**Exercise instructions:**
Copy the records word for word, from their start through the line containing "Графа смутило несколько такое замечание.".

**Available records:**
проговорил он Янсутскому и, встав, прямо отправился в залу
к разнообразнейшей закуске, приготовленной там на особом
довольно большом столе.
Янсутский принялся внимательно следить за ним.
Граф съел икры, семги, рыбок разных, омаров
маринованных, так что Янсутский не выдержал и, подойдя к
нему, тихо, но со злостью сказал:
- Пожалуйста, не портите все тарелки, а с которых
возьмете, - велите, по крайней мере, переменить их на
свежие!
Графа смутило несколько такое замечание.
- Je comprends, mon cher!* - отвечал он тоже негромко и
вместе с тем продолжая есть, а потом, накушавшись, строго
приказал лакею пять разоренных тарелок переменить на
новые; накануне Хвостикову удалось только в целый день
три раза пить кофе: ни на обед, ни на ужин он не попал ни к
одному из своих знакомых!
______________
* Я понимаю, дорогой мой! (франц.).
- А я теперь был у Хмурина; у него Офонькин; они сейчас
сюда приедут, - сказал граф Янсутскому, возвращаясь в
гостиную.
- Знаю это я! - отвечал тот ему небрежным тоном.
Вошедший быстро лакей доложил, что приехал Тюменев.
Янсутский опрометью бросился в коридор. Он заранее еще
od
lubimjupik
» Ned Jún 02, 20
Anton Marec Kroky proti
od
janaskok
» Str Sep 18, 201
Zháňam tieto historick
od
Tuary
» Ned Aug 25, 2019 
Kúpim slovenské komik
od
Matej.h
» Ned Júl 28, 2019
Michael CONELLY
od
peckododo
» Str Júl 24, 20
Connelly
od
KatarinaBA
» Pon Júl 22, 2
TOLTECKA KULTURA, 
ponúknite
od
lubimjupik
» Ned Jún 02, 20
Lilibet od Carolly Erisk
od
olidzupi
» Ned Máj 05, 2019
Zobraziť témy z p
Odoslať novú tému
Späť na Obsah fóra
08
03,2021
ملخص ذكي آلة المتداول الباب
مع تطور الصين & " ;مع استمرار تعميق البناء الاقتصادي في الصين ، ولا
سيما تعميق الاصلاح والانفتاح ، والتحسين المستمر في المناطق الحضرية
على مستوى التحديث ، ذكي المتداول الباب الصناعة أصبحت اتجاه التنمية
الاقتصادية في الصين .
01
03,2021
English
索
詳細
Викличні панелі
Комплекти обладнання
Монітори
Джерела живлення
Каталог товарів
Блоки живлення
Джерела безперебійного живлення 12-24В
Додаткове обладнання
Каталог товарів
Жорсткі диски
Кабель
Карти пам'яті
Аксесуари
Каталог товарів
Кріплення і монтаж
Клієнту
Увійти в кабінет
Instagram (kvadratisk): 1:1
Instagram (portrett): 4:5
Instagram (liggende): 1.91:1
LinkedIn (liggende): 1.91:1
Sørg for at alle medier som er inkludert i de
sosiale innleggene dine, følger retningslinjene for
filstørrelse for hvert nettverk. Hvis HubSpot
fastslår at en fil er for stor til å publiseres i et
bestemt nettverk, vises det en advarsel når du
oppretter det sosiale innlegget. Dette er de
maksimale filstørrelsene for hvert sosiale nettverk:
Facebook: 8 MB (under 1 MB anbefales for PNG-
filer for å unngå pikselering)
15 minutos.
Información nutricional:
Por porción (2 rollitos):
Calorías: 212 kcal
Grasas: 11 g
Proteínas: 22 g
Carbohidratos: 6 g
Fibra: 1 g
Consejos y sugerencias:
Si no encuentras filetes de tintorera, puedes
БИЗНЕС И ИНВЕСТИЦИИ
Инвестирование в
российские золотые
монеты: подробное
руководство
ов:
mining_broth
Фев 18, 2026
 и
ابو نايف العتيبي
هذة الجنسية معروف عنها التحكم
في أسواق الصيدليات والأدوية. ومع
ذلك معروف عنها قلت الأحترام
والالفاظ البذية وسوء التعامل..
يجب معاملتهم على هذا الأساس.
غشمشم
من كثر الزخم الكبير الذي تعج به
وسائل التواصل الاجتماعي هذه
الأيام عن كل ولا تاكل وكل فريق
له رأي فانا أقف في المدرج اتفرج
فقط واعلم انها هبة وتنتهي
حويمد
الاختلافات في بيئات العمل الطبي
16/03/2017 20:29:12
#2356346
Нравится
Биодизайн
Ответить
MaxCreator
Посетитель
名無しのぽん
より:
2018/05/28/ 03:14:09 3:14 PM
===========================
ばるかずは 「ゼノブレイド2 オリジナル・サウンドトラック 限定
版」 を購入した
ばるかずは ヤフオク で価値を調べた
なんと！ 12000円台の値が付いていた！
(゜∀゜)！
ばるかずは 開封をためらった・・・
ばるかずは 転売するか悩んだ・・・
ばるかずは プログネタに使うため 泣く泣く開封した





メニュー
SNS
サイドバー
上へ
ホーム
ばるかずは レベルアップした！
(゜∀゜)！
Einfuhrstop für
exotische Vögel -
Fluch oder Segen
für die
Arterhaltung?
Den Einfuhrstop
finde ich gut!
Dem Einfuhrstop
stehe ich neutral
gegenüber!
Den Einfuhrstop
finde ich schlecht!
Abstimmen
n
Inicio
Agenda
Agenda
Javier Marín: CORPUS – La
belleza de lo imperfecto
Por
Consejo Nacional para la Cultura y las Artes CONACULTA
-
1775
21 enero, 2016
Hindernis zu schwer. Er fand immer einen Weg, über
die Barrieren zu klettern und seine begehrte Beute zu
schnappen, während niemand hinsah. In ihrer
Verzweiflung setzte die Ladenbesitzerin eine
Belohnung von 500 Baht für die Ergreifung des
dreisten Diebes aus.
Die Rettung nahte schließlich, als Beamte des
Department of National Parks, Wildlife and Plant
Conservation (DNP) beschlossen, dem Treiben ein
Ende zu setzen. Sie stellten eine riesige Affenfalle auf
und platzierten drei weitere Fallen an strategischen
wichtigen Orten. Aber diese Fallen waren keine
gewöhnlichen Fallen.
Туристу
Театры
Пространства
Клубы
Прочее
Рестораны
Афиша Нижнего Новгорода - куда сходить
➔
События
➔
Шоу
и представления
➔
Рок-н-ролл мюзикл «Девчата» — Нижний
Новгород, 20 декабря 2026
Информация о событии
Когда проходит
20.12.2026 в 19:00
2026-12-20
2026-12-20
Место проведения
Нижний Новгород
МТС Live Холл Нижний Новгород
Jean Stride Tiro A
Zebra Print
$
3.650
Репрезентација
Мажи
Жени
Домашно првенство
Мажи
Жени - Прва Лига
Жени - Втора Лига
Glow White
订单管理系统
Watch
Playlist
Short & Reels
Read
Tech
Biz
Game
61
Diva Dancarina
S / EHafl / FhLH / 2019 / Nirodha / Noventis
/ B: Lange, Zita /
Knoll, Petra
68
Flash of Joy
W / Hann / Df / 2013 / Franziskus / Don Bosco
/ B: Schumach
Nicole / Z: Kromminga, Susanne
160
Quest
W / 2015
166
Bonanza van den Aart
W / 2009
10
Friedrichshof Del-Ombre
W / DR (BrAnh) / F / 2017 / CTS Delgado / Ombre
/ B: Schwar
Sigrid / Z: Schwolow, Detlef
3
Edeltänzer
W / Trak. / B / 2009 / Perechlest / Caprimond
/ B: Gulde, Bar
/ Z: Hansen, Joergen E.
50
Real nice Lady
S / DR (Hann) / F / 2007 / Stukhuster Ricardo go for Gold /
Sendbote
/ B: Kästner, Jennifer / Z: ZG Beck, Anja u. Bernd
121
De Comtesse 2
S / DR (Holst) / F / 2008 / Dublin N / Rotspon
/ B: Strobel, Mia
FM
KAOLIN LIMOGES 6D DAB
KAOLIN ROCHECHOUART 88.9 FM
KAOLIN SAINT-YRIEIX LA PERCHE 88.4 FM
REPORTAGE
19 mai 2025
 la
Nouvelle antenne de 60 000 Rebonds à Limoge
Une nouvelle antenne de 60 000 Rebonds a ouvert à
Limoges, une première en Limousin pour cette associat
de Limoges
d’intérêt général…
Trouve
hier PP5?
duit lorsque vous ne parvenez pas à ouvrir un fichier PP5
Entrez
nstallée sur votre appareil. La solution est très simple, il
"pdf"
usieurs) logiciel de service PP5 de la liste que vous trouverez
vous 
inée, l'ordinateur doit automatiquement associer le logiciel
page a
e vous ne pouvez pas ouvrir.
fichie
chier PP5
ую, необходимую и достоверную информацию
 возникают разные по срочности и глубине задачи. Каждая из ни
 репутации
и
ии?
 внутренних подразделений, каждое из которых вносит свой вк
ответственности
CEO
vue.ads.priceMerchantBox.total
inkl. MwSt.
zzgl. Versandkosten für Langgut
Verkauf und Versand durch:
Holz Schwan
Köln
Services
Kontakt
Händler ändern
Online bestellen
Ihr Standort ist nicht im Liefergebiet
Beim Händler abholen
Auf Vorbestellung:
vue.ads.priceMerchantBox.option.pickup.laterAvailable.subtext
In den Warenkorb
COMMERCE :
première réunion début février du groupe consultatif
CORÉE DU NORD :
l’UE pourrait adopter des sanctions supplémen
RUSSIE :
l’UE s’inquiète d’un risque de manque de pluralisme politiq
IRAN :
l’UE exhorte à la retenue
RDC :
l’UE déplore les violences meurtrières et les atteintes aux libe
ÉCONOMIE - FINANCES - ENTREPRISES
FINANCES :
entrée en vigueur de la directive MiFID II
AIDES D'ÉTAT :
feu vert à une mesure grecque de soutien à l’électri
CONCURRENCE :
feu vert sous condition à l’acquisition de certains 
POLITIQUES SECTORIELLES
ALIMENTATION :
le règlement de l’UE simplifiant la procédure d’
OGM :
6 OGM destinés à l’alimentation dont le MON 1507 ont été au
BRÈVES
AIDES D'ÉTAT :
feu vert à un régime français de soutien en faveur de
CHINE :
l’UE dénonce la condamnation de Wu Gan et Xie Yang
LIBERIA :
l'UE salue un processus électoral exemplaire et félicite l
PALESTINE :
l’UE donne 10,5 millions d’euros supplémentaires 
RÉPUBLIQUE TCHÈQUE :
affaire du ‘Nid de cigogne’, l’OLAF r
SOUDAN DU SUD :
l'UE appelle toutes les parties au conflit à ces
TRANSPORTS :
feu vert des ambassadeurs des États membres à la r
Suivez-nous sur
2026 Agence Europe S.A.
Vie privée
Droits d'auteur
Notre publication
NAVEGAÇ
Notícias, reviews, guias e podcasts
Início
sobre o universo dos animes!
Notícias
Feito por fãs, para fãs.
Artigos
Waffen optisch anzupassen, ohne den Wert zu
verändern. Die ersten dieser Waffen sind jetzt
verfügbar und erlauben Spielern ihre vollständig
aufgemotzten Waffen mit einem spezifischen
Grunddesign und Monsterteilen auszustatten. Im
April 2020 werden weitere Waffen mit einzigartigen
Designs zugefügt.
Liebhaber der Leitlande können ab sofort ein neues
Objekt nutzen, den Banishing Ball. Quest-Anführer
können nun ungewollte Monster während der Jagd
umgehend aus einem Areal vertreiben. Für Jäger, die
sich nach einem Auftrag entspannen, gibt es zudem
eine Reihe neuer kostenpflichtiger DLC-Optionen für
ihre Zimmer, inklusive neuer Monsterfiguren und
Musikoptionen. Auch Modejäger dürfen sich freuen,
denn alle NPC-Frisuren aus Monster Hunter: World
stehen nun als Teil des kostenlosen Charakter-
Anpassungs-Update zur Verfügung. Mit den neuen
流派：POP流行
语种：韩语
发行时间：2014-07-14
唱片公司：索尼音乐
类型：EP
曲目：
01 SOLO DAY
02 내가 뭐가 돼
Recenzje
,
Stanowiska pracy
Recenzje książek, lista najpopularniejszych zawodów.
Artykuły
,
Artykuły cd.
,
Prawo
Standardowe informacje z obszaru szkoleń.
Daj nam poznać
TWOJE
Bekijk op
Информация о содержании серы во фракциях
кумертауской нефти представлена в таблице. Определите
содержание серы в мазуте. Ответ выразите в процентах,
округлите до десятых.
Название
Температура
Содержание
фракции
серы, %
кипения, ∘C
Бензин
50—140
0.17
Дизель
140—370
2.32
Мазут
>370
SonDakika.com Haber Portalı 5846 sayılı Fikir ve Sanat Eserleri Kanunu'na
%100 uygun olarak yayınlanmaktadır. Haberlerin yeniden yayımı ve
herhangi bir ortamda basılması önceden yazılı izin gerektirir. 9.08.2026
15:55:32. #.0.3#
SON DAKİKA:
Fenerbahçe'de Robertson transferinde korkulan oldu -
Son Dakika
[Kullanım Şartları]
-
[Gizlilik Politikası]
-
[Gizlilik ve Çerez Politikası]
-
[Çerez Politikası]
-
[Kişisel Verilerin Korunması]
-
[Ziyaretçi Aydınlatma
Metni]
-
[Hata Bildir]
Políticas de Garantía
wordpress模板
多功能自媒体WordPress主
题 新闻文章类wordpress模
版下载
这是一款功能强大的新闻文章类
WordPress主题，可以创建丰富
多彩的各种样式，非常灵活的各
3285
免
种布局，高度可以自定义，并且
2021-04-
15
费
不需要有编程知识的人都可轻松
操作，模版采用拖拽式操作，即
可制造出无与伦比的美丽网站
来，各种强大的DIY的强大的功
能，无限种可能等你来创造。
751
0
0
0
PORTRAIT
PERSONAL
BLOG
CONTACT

**Finished exercise:**
проговорил он Янсутскому и, встав, прямо отправился в залу
к разнообразнейшей закуске, приготовленной там на особом
довольно большом столе.
Янсутский принялся внимательно следить за ним.
Граф съел икры, семги, рыбок разных, омаров
маринованных, так что Янсутский не выдержал и, подойдя к
нему, тихо, но со злостью сказал:
- Пожалуйста, не портите все тарелки, а с которых
возьмете, - велите, по крайней мере, переменить их на
свежие!
Графа смутило несколько такое замечание.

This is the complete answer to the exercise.